** DATA FOR ANALYSIS follows **
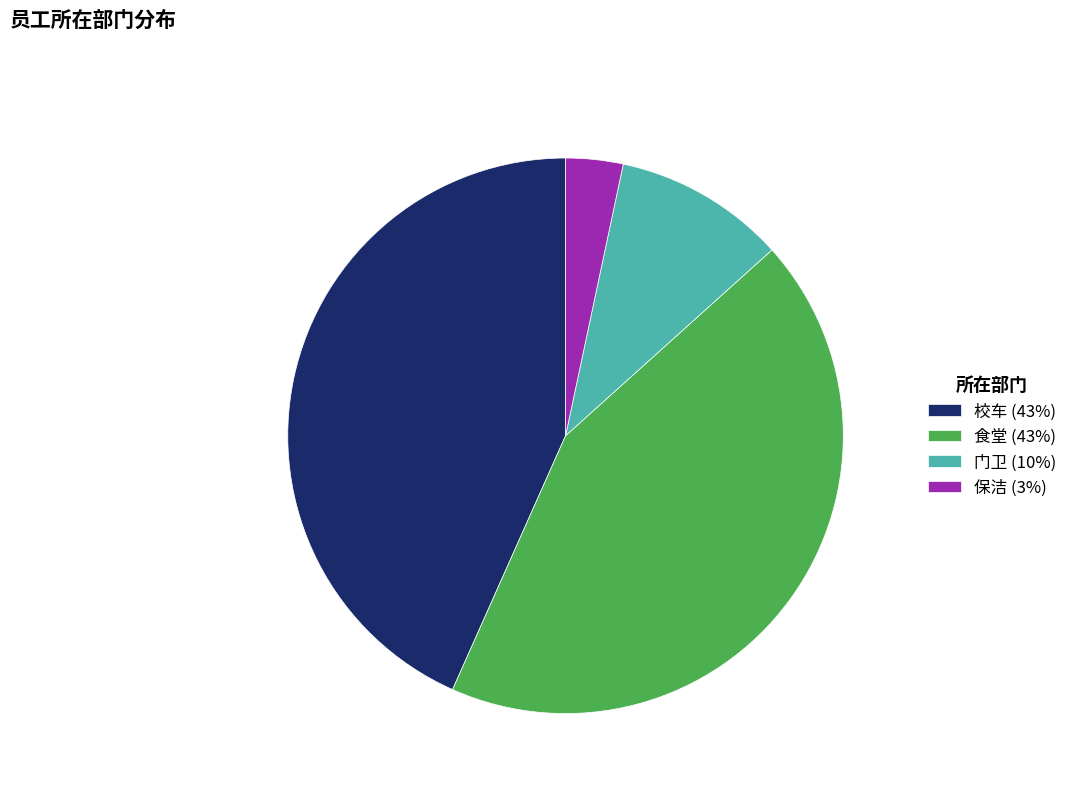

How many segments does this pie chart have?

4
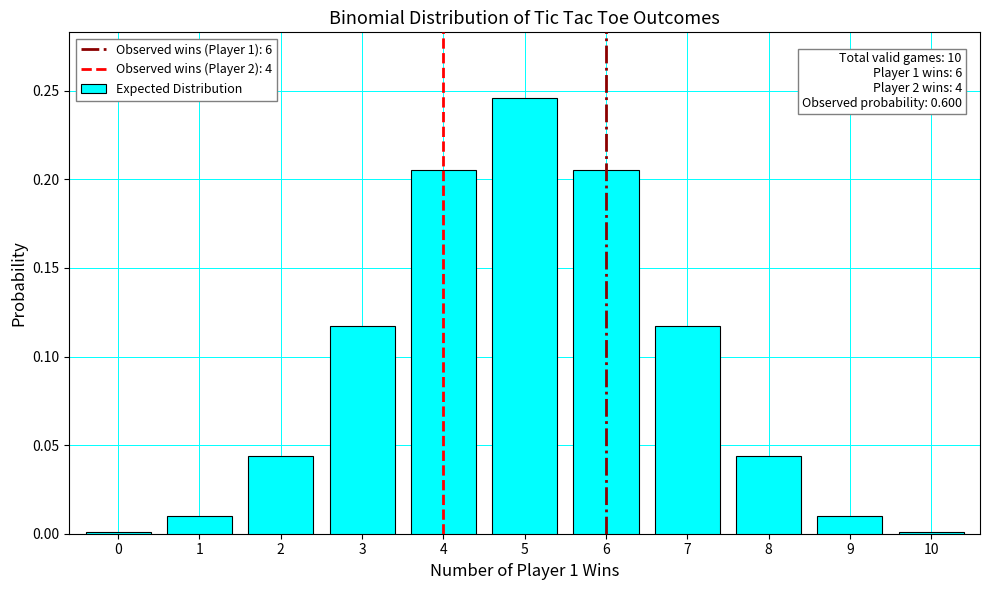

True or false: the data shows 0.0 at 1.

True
** End of DATA FOR ANALYSIS **
** DATA FOR ANALYSIS follows **
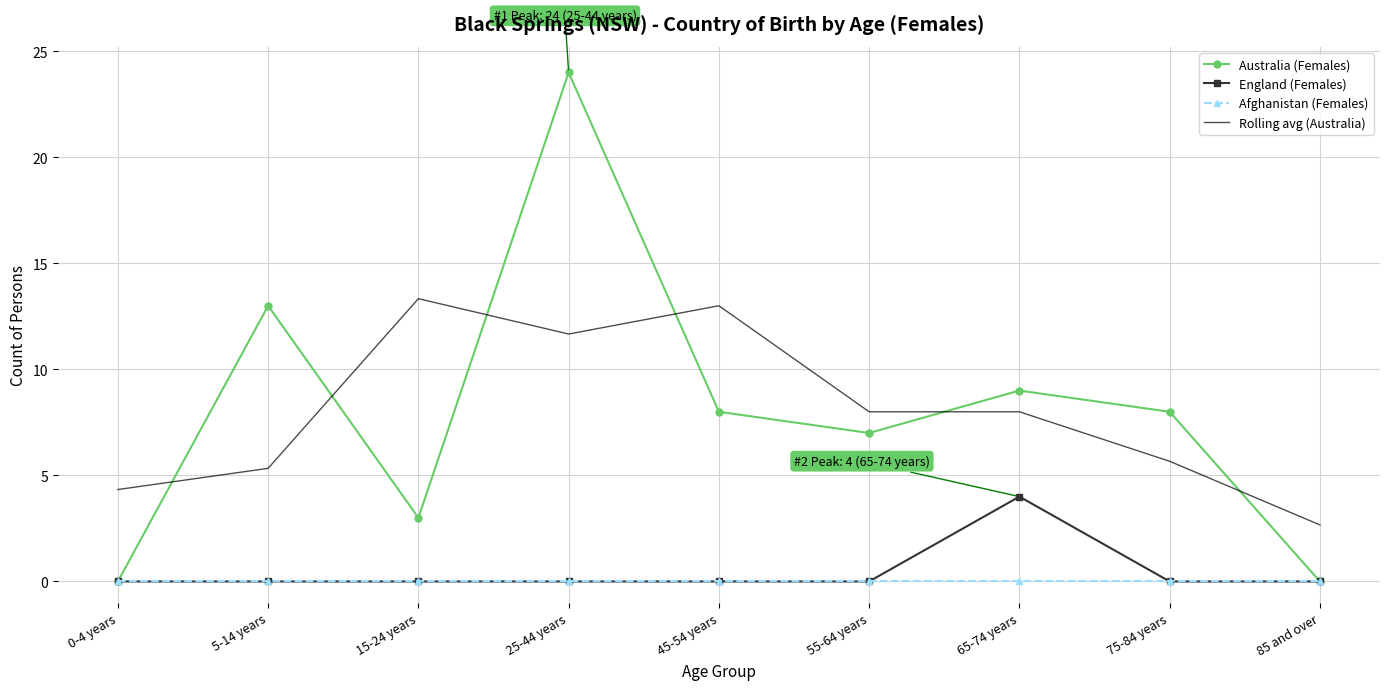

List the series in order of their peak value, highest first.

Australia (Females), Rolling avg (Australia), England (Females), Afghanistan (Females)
** End of DATA FOR ANALYSIS **
Please find each line in the data above containing the word "True" and copy those lines out.

True or false: the data shows 0.0 at 1.
True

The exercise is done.